With the conclusion of the Second World War, Nazi atrocities perforce ended. However, Soviet oppression of the Poles continued. Under Stalin, thousands of soldiers of Poland's Home Army (Armia Krajowa) and returning veterans of the Polish Armed Forces that had served with the Western Allies were imprisoned, tortured by NKWD agents (see: W. Pilecki, Ł. Ciepliński) and murdered following staged trials like the infamous Trial of the Sixteen in Moscow. Similar fate awaited the Cursed soldiers. At least 40,000 members of Poland’s Home Army were deported to Russia.[32]
During the political transformations of the Soviet controlled Eastern block in the 1980s, the traditional German anti-Polish feeling was again blatantly exploited in GDR against Solidarność. This tactic had become especially apparent in the "rejuvenation of 'Polish jokes,' some of which reminded listeners of the spread of such jokes under the Nazis."[33]
Polish death camps controversy
Instances of anti-Polish sentiment are being attributed today to a number of descriptive terms used by non-Polish media in relation to World War II. The most prominent example being the continued Western media reference to the "Polish death camps" or "Polish concentration camps".[34][35][36]
The phrase refers to the network of German concentration camps, set up and run by Nazi Germany on occupied Polish lands.
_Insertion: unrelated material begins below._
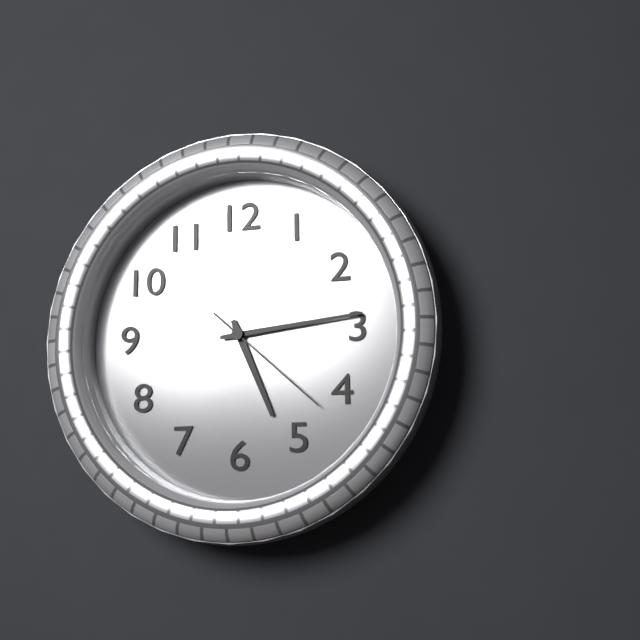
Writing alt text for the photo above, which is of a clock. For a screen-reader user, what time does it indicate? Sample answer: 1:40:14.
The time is 5:14:22
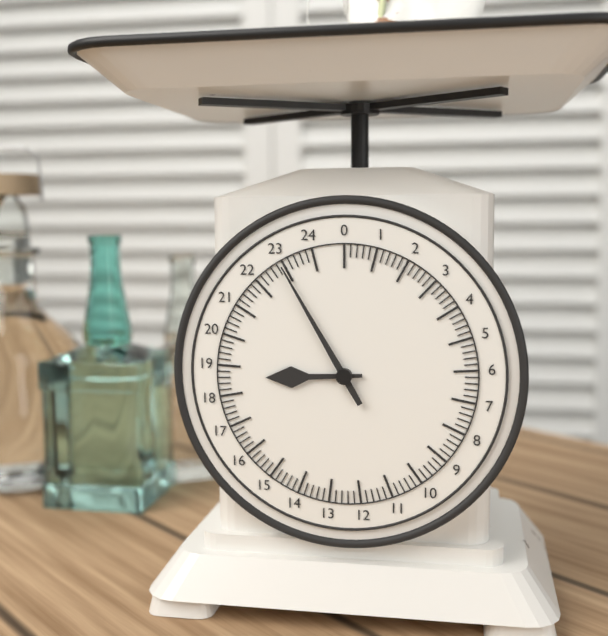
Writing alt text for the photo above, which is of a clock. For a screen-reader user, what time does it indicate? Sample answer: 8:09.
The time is 8:55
A large percentage of the millions of victims of those camps included Poles. However, the potentially confusing media reference tends to shift the responsibility for those camps onto them.
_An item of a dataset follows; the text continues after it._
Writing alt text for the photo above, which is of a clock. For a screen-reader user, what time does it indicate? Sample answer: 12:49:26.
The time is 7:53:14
The Polish Ministry of Foreign Affairs as well as the Polish organizations around the world and all Polish governments since 1989 condemned the usage of such expressions often originating in carelessness. The American Jewish Committee stated in its January 30, 2005 press release: "This is not a mere semantic matter. Historical integrity and accuracy hang in the balance.... Any misrepresentation of Poland's role in the Second World War, whether intentional or accidental, would be most regrettable and therefore should not be left unchallenged."[37]
Most notable examples of an ongoing controversy include the April 30, 2004 CTV News report making references to "the Polish camp in Treblinka". The Polish embassy in Canada lodged a complaint with CTV. Robert Hurst of CTV, however, argued that the expression, "Polish death camp", is common usage in news organizations including those in the United States, and declined to issue a correction.[38]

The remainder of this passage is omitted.